Gerçek ibadet hissederek ve yaşayarak yapılır
.
SORU: Bir yazınızda “her fırsatta namaz kılmak Kur’ân’ın amacına uygundur” demiştiniz. Öğrenmek istediğim şu: Örneğin dün saat 16.22’de akşam namazı kıldık. Bugün tekrar kılacağımız zaman “Acele etme. Vakit gelmedi. Günler uzuyor. Ezan okunmasına daha bir dakika var” deniliyor. Yani saat 16.23 olacak. Bu uygulama cemaatle ibadet yapılırken aynı vakitte bir araya gelebilmek için mi yoksa insan tek başına istediği, fırsat bulduğu, yüreğinde mistik duyguların uyandığı an ibadet edebilir mi? Allah, kulunu her zaman kabul edeceğini söylemiyor mu? (Zekeriya Müezzinoğlu)
CEVAP: Anlayışınız doğrudur. Allah kulunun formel şekil ve zamanını değil, ruhunu murakabe eder. 3-5 dakika önce veya sonra hiç önemli değil. O dakikalar ve saatler, cemaatin belli zamanlarda toplanması içindir. Peygamberimiz hiç kaçırmadığı gece namazları için öyle belirli zamanlar koymamıştır. Çünkü gece namazları bireysel namazdır. Herkes yapabildiği, ruhen hazır olduğu zaman kılar. Asıl ibadet de hissederek, yaşayarak yapılan ibadettir.

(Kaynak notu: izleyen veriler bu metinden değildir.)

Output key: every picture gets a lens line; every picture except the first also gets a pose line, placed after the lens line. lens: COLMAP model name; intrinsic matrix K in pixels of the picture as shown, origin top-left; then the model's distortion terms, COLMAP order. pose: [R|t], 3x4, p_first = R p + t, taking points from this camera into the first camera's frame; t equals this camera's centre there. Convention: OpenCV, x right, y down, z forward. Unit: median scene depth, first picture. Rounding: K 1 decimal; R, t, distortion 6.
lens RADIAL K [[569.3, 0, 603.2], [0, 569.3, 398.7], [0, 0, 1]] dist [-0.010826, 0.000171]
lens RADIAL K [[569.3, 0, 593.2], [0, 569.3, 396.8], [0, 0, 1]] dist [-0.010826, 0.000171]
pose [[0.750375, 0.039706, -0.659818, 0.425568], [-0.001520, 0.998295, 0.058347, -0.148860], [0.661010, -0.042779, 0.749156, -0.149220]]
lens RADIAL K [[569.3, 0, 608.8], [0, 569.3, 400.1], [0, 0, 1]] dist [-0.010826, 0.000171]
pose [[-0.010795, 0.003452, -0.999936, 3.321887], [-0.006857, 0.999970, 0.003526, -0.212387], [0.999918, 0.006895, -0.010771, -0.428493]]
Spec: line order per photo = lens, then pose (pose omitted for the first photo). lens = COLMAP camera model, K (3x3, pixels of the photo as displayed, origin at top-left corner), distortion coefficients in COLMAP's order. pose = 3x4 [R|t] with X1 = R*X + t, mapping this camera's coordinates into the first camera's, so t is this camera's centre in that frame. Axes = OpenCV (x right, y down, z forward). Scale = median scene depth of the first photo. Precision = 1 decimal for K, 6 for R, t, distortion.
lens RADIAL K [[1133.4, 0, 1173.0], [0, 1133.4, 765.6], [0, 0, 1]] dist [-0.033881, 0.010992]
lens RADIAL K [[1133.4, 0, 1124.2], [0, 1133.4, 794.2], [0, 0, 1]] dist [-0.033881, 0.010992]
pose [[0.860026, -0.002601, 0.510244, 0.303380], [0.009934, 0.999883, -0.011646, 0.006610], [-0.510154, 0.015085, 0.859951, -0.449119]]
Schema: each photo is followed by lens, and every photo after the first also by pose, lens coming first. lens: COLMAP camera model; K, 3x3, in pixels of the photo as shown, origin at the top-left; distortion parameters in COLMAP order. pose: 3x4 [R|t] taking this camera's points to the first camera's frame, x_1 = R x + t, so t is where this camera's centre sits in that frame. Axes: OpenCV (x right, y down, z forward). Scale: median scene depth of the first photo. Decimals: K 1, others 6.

“Kişi sevdiğiyle beraberdir”
SORU: “Kişi sevdiğiyle beraberdir” hadisinin anlamını açıklar mısınız? (Fulya)
CEVAP: Dünyada sevdiğine kavuşamayan ahirette kavuşur. Çünkü sevdiği onun içindedir. Ahirette ruh açığa çıkınca içindeki sevdiği de görünür. Dünyada en çok kimi seviyorsa onunla ruh birliği kurulduğu için ahirette de onunla beraber olur. Aslında bu hadisin söyleniş nedeni şudur: Bir sahabi Hz. Peygamber’e gelir. “Ey Allah’ın Elçisi, ben dünyada seni bir gün görmesen duramıyorum. Ahirette cennete girsem bile senin derecende olamam. Sen cennetin en yüce yerinde olursun. Ben ise aşağı derecelerde. Orada seni göremezsem halim nice olur?” Bunun üzerine Allah Elçisi, “Kişi sevdiğiyle beraberdir” diyerek onu teselli etmiş yani kendisini yürekten sevenlerin, cennette onunla beraber olacakları müjdesini vermiştir. Gönlünüze Allah ve Peygamber sevgisini koyun ki ölünce onlarla beraber olasınız.